Add prospective memory the day your agent needs a future. A scheduler, not a vector store. It's the cheapest type to describe and the one most agents are missing.
And if you only do one of these well, do the consolidation loop: the promotion of repeated episodes into durable rules. Logging what happened is table stakes. Turning it into something the agent applies next time is the part almost nobody finishes, and it's the whole reason to build memory instead of just a bigger prompt.

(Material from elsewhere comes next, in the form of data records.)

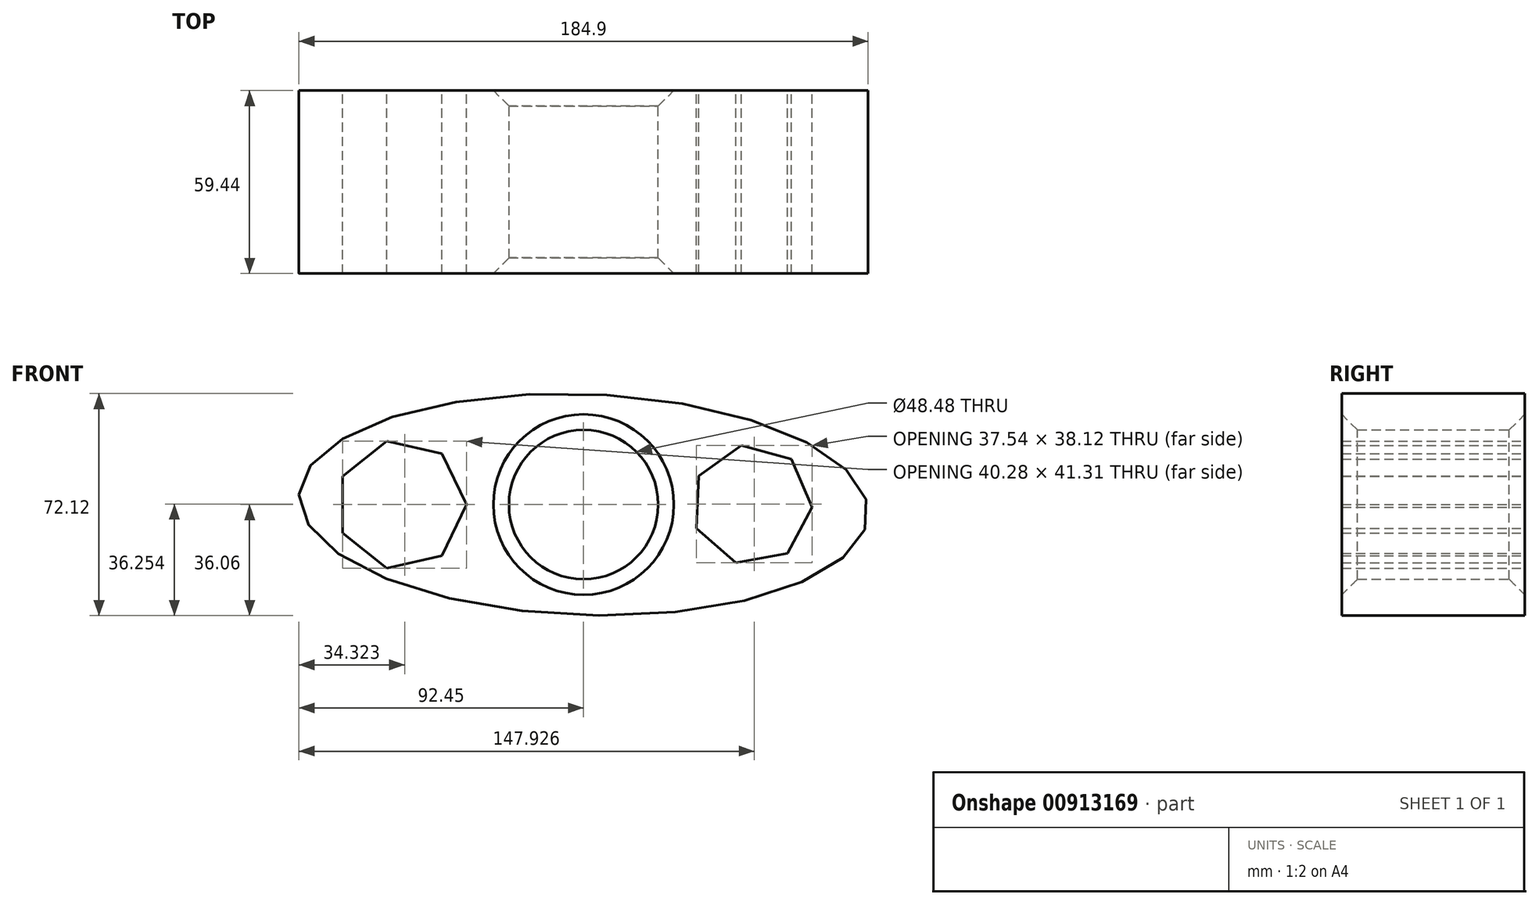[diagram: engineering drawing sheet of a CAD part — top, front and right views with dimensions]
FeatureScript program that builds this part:
annotation { "Feature Type Name" : "Feature", "Feature Type Description" : "" }
export const myFeature = defineFeature(function(context is Context, id is Id, definition is map)
    precondition{}
    {
        {
            var Q0;
            Q0=qCreatedBy(makeId("Front.planeOp"),FACE);
            var sketch = newSketch(context, id + "F0", { "sketchPlane" : qUnion([Q0])});
            skEllipse(sketch, "E0", {"center": v(0, 0) * mm, "majorRadius": 92.5 * mm, "minorRadius": 35.94 * mm, "majorAxis": v(-1, 0.03)});
            skCircle(sketch, "E1.cCircle", {"center": v(-59.18, 0) * mm, "radius": 19.09 * mm, "construction": true});
            skLineSegment(sketch, "E1.0", {"start": v(-78.27, -9.2) * mm, "end": v(-78.27, 9.2) * mm});
            skLineSegment(sketch, "E1.1", {"start": v(-78.27, 9.2) * mm, "end": v(-63.9, 20.66) * mm});
            skLineSegment(sketch, "E1.2", {"start": v(-63.9, 20.66) * mm, "end": v(-45.97, 16.57) * mm});
            skLineSegment(sketch, "E1.3", {"start": v(-45.97, 16.57) * mm, "end": v(-37.99, 0) * mm});
            skLineSegment(sketch, "E1.4", {"start": v(-37.99, 0) * mm, "end": v(-45.97, -16.57) * mm});
            skLineSegment(sketch, "E1.5", {"start": v(-45.97, -16.57) * mm, "end": v(-63.9, -20.66) * mm});
            skLineSegment(sketch, "E1.6", {"start": v(-63.9, -20.66) * mm, "end": v(-78.27, -9.2) * mm});
            skPoint(sketch, "E1.0.midPoint", {"position": v(-78.27, 0) * mm});
            skCircle(sketch, "E2.cCircle", {"center": v(54.7, 0) * mm, "radius": 17.63 * mm, "construction": true});
            skLineSegment(sketch, "E2.0", {"start": v(66.2, -15.83) * mm, "end": v(49.5, -18.87) * mm});
            skLineSegment(sketch, "E2.1", {"start": v(49.5, -18.87) * mm, "end": v(36.7, -7.7) * mm});
            skLineSegment(sketch, "E2.2", {"start": v(36.7, -7.7) * mm, "end": v(37.46, 9.27) * mm});
            skLineSegment(sketch, "E2.3", {"start": v(37.46, 9.27) * mm, "end": v(51.2, 19.25) * mm});
            skLineSegment(sketch, "E2.4", {"start": v(51.2, 19.25) * mm, "end": v(67.57, 14.74) * mm});
            skLineSegment(sketch, "E2.5", {"start": v(67.57, 14.74) * mm, "end": v(74.25, -0.87) * mm});
            skLineSegment(sketch, "E2.6", {"start": v(74.25, -0.87) * mm, "end": v(66.2, -15.83) * mm});
            skPoint(sketch, "E2.0.midPoint", {"position": v(57.85, -17.35) * mm});
            skCircle(sketch, "E3", {"center": v(0, 0) * mm, "radius": 24.24 * mm});
            skSolve(sketch);
        }
        {
            var Q0;
            Q0 = qSketchRegion(id + "F0", true);
            extrude(context, id + "F1", {"entities" : qUnion([Q0]), "depth" : 59.44 * mm, "offsetDistance" : 25.4 * mm});
        }
        {
            var Q0;
            Q0=makeQuery(id+"F1.opExtrude","CAP_EDGE",EDGE,{"disambiguationData":[OSD([sQuery(id+"F0.wireOp",EDGE,"E3")])],"isStart":false});
            var Q1;
            Q1=makeQuery(id+"F1.opExtrude","CAP_EDGE",EDGE,{"disambiguationData":[OSD([sQuery(id+"F0.wireOp",EDGE,"E3")])],"isStart":true});
            chamfer(context, id + "F2", {"entities" : qUnion([Q0, Q1]), "width" : 5.08 * mm, "tangentPropagation" : true});
        }
    });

That handoff, how the stores read, write, and promote knowledge between each other, is the difference between an agent that answers and one that gets better at its job. Most agents shipping today are a context window and a vector DB with a good README. The seven-store version is more work, and it's the version that learns. How those stores talk to each other is part two.
Top comments (1)
Two things I'd extend the table on, because the loop you flag at the end isn't just "underbuilt" — it's structurally harder than the rest:
The link between episodic and semantic needs lineage in both directions, not just upsert. If consolidation promotes A → rule(v1), and another batch later refines it to rule(v2), anything still pointing at A has to resolve forward to v2 — otherwise the loop creates drift: stale middles become quietly authoritative because nothing pulls them along. Same disease as "stale-as-absent" for episodes, applied to consolidated rules.
The other thing: they_agree(similar) is one path, not n paths. If the twelve similar episodes were all retrieved via the same embedding, the agreement is shared-lineage agreement — not independent. To know the consolidation loop is actually doing what its arity claims, you need to shove a known-bad episode in periodically and watch whether they_agree catches it or absorbs it. The loop needs its own fault-injection harness, not just episode logging.
Looking forward to part two on how the stores actually talk to each other.